Oslo’s corporate bond market, a vital source of cash to many mid-size shipping and oil services firms both in Norway and overseas, has rebounded after nearly drying up last year when a series of debt restructurings drove high-yield investors away.
“We’re closing in on previous highs in terms of issued volumes. There is more diversification than before, but shipping is a segment that has seen substantial growth,” DNB Markets credit analyst Magnus Vie Sundal told Reuters.
Overall volumes in 2017 could eventually amount to between 55 billion and 60 billion crowns, he added, far above the 21.6 billion seen in 2016 and just below the record 65 billion crowns raised each year from high-yield bonds in 2013 and 2014.
Of the 2017 numbers so far, the shipping industry accounted for about 16 billion crowns of the issued amount, DNB Markets estimated, about four times as much as in all of 2016.
Shipping firm Wallenius Wilhelmsen Logistics (WWL) was among the latest to take advantage of strong high-yield investor interest, raising one billion Norwegian crowns in unsecured debt on Sept. 28.
“It’s a really strong bond market. The timing is good and we have a bond maturing in June 2018. We’ll use this to refinance,” WWL corporate finance head Bjoernar Bukholm told Reuters.

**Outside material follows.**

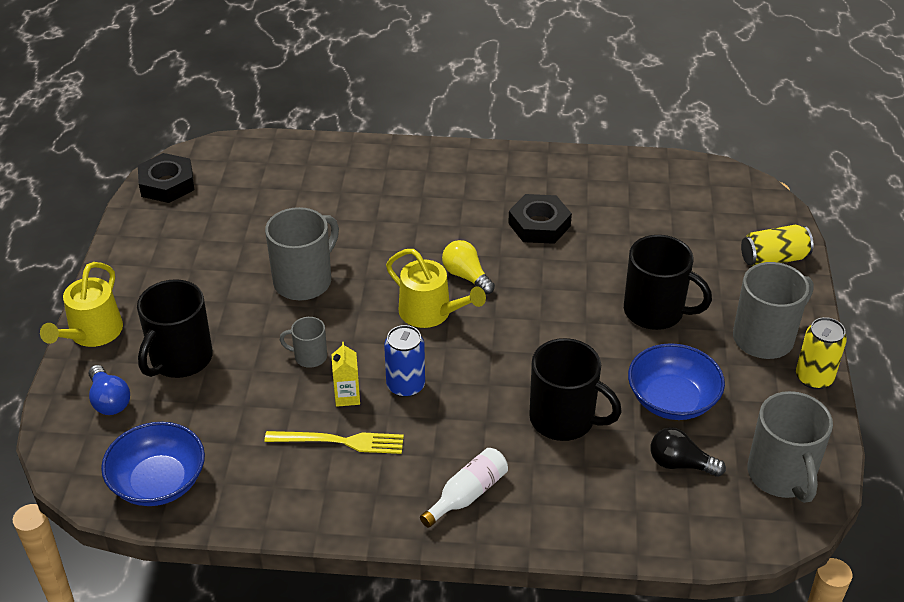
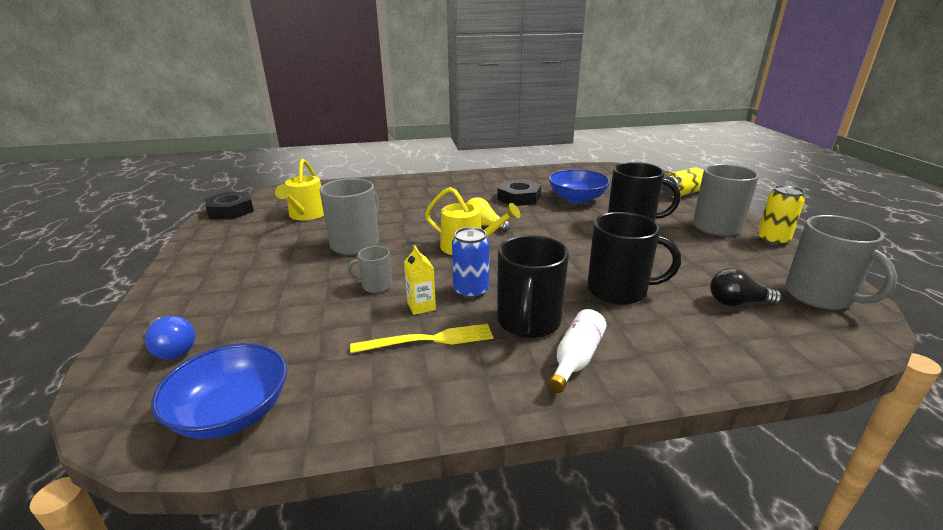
camera: 15 degrees left, 15 degrees down
(92, 333) = (158, 301): yellow watering can -> yellow watering can (306, 215)
(180, 359) = (250, 306): black mug -> black mug (528, 322)
(672, 400) = (690, 266): blue bowl -> blue bowl (577, 198)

Dry bulk shipper Songa Bulk , which recently completed an $18 million tap issue of a callable bond, meanwhile said it was “very pleased” with the response it received from the bond market.
“The net proceeds from the tap issue will let us continue to grow the fleet in line with our strategy,” Songa Chairman Arne Blystad told Reuters.
Facing tougher capital requirements from regulators, Nordic commercial banks have pulled back from lending to many corporate clients, analysts said.
“Some of these (firms) operate in sectors where it’s become more challenging to raise standard bank debt. Still, these are companies in which credit investors are more than comfortable to invest,” Nordea Markets chief credit analyst Oeyvind Hagen said.